電子・電気部品に関する欧州の環境規制(RoHS指令)について紹介

Q
その他2010年1月15日更新
Q.209 日本版RoHS(JIS C0950)について質問します。特定の化学物質含有算出は、表示の事例を見ますと、ユニットごとに管理が変わるのですが、条文は具体的にどこで規定しているのでしょうか?

通称日本版RoHS(JIS C0950)とは、J-Mossと略され特定物質の含有の表示を規定しているものです。その法規定の構造は図のように、上位から順番に、「資源有効利用促進法」→「資源の有効な利用の促進に関する法律施行令(政令)」→「再生資源又は再生部品の利用の促進に関する判断の基準となるべき事項を定める省令」となります。
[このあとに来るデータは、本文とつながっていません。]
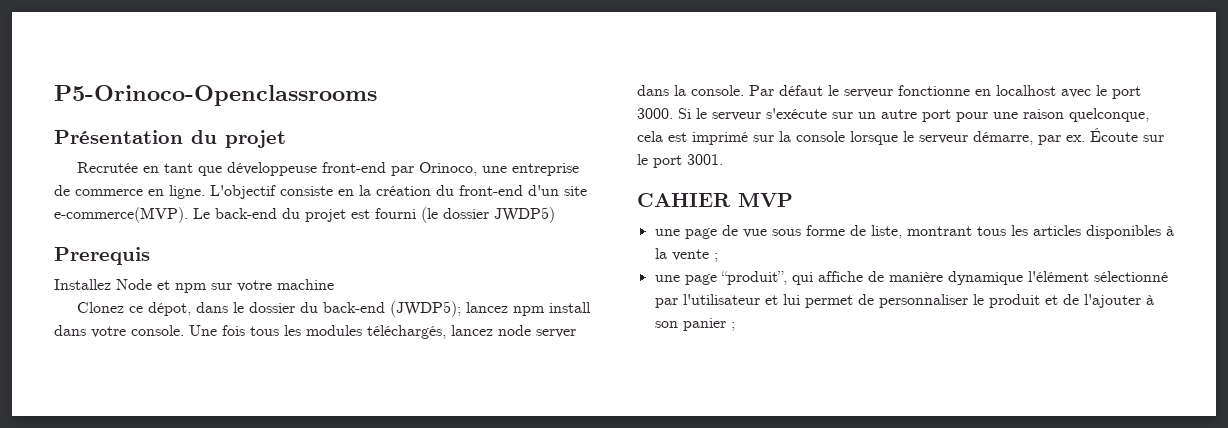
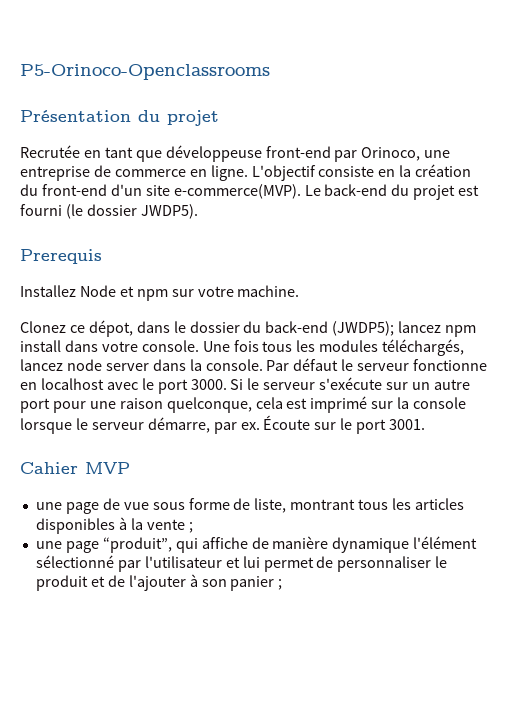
[494,207,555,223] JWDP5) -> [140,204,198,219] JWDP5).
[277,279,334,290] machine -> [237,285,300,297] machine.
[637,193,731,207] CAHIER -> [20,462,78,474] Cahier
政令が2006年に改正され、資源有効利用促進法に基づいて指定省資源化製品および指定再利用促進製品に指定されている製品のうち、パーソナルコンピュータ、ユニット型エアコンディショナー、複写機、テレビ受像機、電子レンジ、衣類乾燥機、電気冷蔵庫、電気洗濯機の8品目の製品を自ら輸入して販売する事業者が勧告および命令の対象に追加されました。併せて、指定再利用促進製品のみに指定された複写機を除いて、その他の7品目の家電製品の「判断の基準となるべき事項を定める省令」が改正されました。ご質問の表示の規定は、製品ごとに定められた省令の第9条2項に定められています。

その規定においては、「(略)部品等に含有される別表に定める物質の種類及び含有率に関する情報の提供を行うものとする。この場合において情報の提供は日本工業規格C0950により行うものとする」と規定されています。さらに、そのJIS C 0950:2008では、「4-2 含有箇所による含有状況の表示」において、「含有箇所による含有状況の表示は、4-2-1又は4-2-2による。この中で、化学物質記号ごとに含有状況を、ユニット別など(キャビネット、実装基板、リモコンなど)に大まかに分けた分類(大枠分類)ごとに表などを用いて記載する」となっています。ただし、この含有状況の表示はウェブサイト(不可能な場合はCD-ROM等)への掲載と、そのURLのカタログ類への表示が求められており、機器本体と機器包装箱への表示は含有マークのみとなっています。

また、ご質問の含有率算出については、その算出単位はユニットごとではありません。機械的に分離できない状態の物質や材料を指す「均質物質、均質材料」が単位であり、JIS C 0950:2008の付属書A-2「含有率算出の考え方」の項に、「a 含有率算出の分母は、均質物質又は均質材料の質量とする。(略)b 含有率算出の分子は、算出対象物質の質量とする」と規定されています。化合物、めっき層など複合物質の場合の考え方はQ33、または「RoHS指令の基礎」の「日本 資源有効利用促進法・Jmoss」をご参照ください。

当解説は筆者の知見、認識に基づいてのものであり、特定の会社、公式機関の見解等を代弁するものではありません。法規制解釈のための参考情報です。 法規制の内容は各国の公式文書で確認し、弁護士等の法律専門家に判断によるなど最終的な判断は読者の責任で行ってください。